Thank you for the heads up on the broken link on my site.  Looks like Renishaw updated their site.  I got my mag readers and tape on ebay also.  I think the readers were about $80 or so.

The mag readers output a differential quadrature signal, which is the same signal that most glass scales, and encoders output.  This is pretty much an industry standard output.  The output is: A, -A, B, -B and looks like the diagram below when viewed on a scope.


----------



## countryguy (Dec 18, 2014)

Thanks Jim, so then you simple make up cables and send that into a DRO device that is expecting the diff quad signal? 




JimDawson said:


> Thank you for the heads up on the broken link on my site.  Looks like Renishaw updated their site.  I got my mag readers and tape on ebay also.  I think the readers were about $80 or so.
> 
> The mag readers output a differential quadrature signal, which is the same signal that most glass scales, and encoders output.  This is pretty much an industry standard output.  The output is: A, -A, B, -B and looks like the diagram below when viewed on a scope.


----------



## JimDawson (Dec 18, 2014)

countryguy said:


> Thanks Jim, so then you simple make up cables and send that into a DRO device that is expecting the diff quad signal?

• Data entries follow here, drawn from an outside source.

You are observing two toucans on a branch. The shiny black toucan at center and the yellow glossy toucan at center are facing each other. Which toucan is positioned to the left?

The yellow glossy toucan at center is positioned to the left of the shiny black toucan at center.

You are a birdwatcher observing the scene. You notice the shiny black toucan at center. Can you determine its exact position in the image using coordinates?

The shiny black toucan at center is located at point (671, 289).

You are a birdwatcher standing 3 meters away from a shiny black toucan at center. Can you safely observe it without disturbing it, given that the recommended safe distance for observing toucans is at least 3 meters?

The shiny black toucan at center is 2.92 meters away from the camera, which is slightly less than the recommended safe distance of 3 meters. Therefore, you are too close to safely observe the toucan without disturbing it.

That's all there is to it. One other thing is that you need to be able to scale the output of the mag scale in the DRO.  The ones I am using are 25,400 pulses per inch (1 micron, 1 million pulses per meter, 1000 pulses/ mm), I have also seen 10 micron mag readers on ebay.  You would need to make sure the DRO will allow you to adjust the scaling.  These are pretty standard output values for any scale.


----------



## Harry The Big Dog (Dec 25, 2014)

Merry Christmas and Happy holidays to all !!!!!!!!!!!!!!!!!!!!!!!!!!
  Would anybody have a schematic for a 3 axis Anilam Crusader M ? I am not sure if my power suppy is dead or a relay died.  When I turn power on the only thing with power is computer fan . Anybody see this before ?
  Thanks  Harry
bigdog440@hotmail.comanic:


----------



## JimDawson (Dec 25, 2014)

Yup, same thing happened to mine, it was the 5V supply.  I looked through my archives and don't have a picture of the terminal strip.

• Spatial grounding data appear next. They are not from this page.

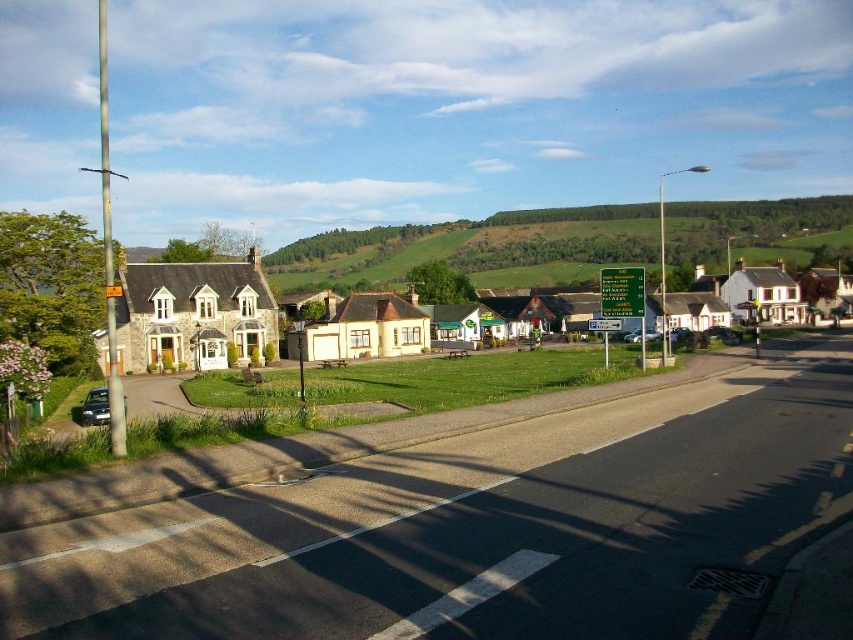
You are standing at the point with coordinates point (x=639, y=275) and want to walk towards the point (x=491, y=285). Which direction should you move?

Since point (x=491, y=285) is further to the viewer than point (x=639, y=275), you should move forward towards it.

You are standing at the origin point of the coordinate system in the scene. You want to walk to the stone house at center. According to the coordinate system, in which direction should you move first?

The stone house at center is located at coordinate point (x=260, y=317). Since the origin is at the bottom left corner, moving towards positive x and y directions would lead towards the center. However, since the x coordinate is 0.498 which is near the middle, and y is 0.306 which is a third up from the bottom, you should move forward in the y direction first to reach the stone house at center.

You are a delivery drone flying over a rural village. You need to deliver a package to the green plastic sign at center which is 77.45 meters away from the green grassy hillside at center. If your drone can travel 100 meters before needing to recharge, will you be able to make the delivery without recharging?

The distance between the green grassy hillside at center and the green plastic sign at center is 77.45 meters. Since the drone can travel 100 meters before needing to recharge, it can make the delivery without recharging as the distance is within the drone s range.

As crazy as this is about to sound, take the screws out of the hinged cover of the power supply and open it up flat.  Leave it set that way for about 5 minutes, then turn on the power.  It may work.

You can check the power supply at the terminals on the right hand side, top of the computer rack on the door.  I replaced my supply with a 300 watt ATX supply.


----------